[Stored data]
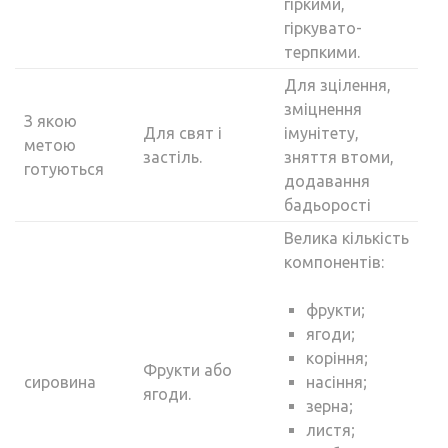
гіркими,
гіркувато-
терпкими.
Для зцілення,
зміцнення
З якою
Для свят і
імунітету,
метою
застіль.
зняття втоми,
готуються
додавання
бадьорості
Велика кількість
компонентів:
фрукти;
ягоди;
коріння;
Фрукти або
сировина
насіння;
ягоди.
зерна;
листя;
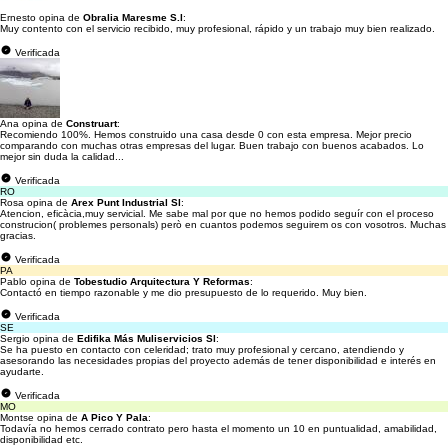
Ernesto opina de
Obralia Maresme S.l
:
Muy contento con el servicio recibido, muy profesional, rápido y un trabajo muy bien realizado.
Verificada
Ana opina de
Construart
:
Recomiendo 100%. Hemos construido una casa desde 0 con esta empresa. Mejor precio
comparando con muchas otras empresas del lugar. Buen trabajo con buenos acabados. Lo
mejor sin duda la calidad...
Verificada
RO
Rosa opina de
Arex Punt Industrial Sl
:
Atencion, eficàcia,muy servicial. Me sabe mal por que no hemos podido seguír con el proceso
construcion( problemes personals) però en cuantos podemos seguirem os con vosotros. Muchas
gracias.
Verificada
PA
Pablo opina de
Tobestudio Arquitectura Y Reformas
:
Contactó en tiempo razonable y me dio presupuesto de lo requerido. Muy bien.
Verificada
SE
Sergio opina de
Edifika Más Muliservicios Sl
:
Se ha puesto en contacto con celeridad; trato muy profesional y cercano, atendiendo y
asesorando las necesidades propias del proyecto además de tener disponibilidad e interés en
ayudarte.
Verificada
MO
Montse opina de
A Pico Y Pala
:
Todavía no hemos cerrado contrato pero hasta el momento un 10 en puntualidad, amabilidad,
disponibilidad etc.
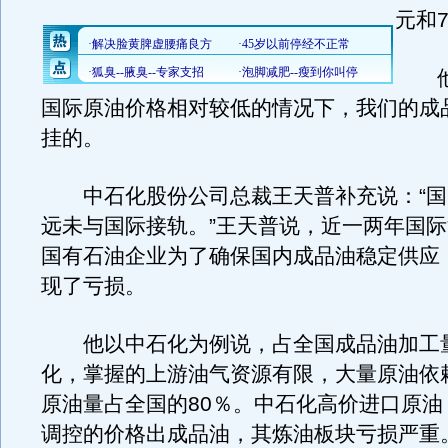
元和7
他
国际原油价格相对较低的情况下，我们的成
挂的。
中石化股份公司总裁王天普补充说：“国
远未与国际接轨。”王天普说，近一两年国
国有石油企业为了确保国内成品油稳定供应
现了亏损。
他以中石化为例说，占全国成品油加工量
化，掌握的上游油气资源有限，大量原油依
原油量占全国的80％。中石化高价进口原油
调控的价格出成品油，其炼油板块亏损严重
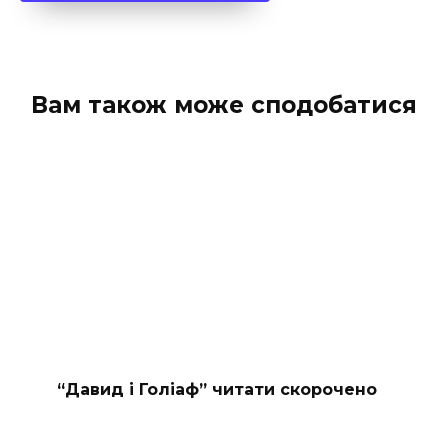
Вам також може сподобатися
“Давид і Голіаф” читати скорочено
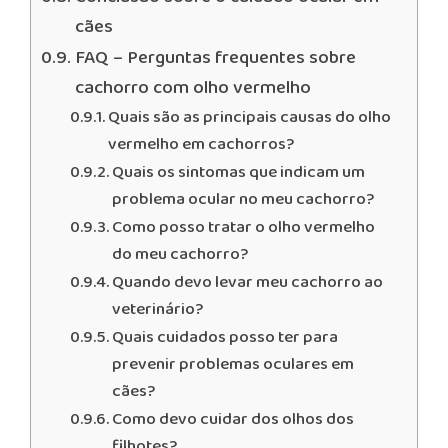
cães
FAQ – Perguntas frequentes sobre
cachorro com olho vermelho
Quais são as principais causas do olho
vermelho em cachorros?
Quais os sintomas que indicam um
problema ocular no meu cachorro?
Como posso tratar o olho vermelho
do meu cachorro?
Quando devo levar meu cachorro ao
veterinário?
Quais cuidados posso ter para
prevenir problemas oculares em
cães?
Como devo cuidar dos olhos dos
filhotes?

--- EXERCISE DIRECTIONS ---
Can you pull out every line of text from all the items, reproducing each one unchanged and leaving the pictures out of your answer?

--- RESULT ---
гіркими,
гіркувато-
терпкими.
Для зцілення,
зміцнення
З якою
Для свят і
імунітету,
метою
застіль.
зняття втоми,
готуються
додавання
бадьорості
Велика кількість
компонентів:
фрукти;
ягоди;
коріння;
Фрукти або
сировина
насіння;
ягоди.
зерна;
листя;
Ernesto opina de
Obralia Maresme S.l
:
Muy contento con el servicio recibido, muy profesional, rápido y un trabajo muy bien realizado.
Verificada
Ana opina de
Construart
:
Recomiendo 100%. Hemos construido una casa desde 0 con esta empresa. Mejor precio
comparando con muchas otras empresas del lugar. Buen trabajo con buenos acabados. Lo
mejor sin duda la calidad...
Verificada
RO
Rosa opina de
Arex Punt Industrial Sl
:
Atencion, eficàcia,muy servicial. Me sabe mal por que no hemos podido seguír con el proceso
construcion( problemes personals) però en cuantos podemos seguirem os con vosotros. Muchas
gracias.
Verificada
PA
Pablo opina de
Tobestudio Arquitectura Y Reformas
:
Contactó en tiempo razonable y me dio presupuesto de lo requerido. Muy bien.
Verificada
SE
Sergio opina de
Edifika Más Muliservicios Sl
:
Se ha puesto en contacto con celeridad; trato muy profesional y cercano, atendiendo y
asesorando las necesidades propias del proyecto además de tener disponibilidad e interés en
ayudarte.
Verificada
MO
Montse opina de
A Pico Y Pala
:
Todavía no hemos cerrado contrato pero hasta el momento un 10 en puntualidad, amabilidad,
disponibilidad etc.
元和7
他
国际原油价格相对较低的情况下，我们的成
挂的。
中石化股份公司总裁王天普补充说：“国
远未与国际接轨。”王天普说，近一两年国
国有石油企业为了确保国内成品油稳定供应
现了亏损。
他以中石化为例说，占全国成品油加工量
化，掌握的上游油气资源有限，大量原油依
原油量占全国的80％。中石化高价进口原油
调控的价格出成品油，其炼油板块亏损严重
Вам також може сподобатися
“Давид і Голіаф” читати скорочено
cães
FAQ – Perguntas frequentes sobre
cachorro com olho vermelho
Quais são as principais causas do olho
vermelho em cachorros?
Quais os sintomas que indicam um
problema ocular no meu cachorro?
Como posso tratar o olho vermelho
do meu cachorro?
Quando devo levar meu cachorro ao
veterinário?
Quais cuidados posso ter para
prevenir problemas oculares em
cães?
Como devo cuidar dos olhos dos
filhotes?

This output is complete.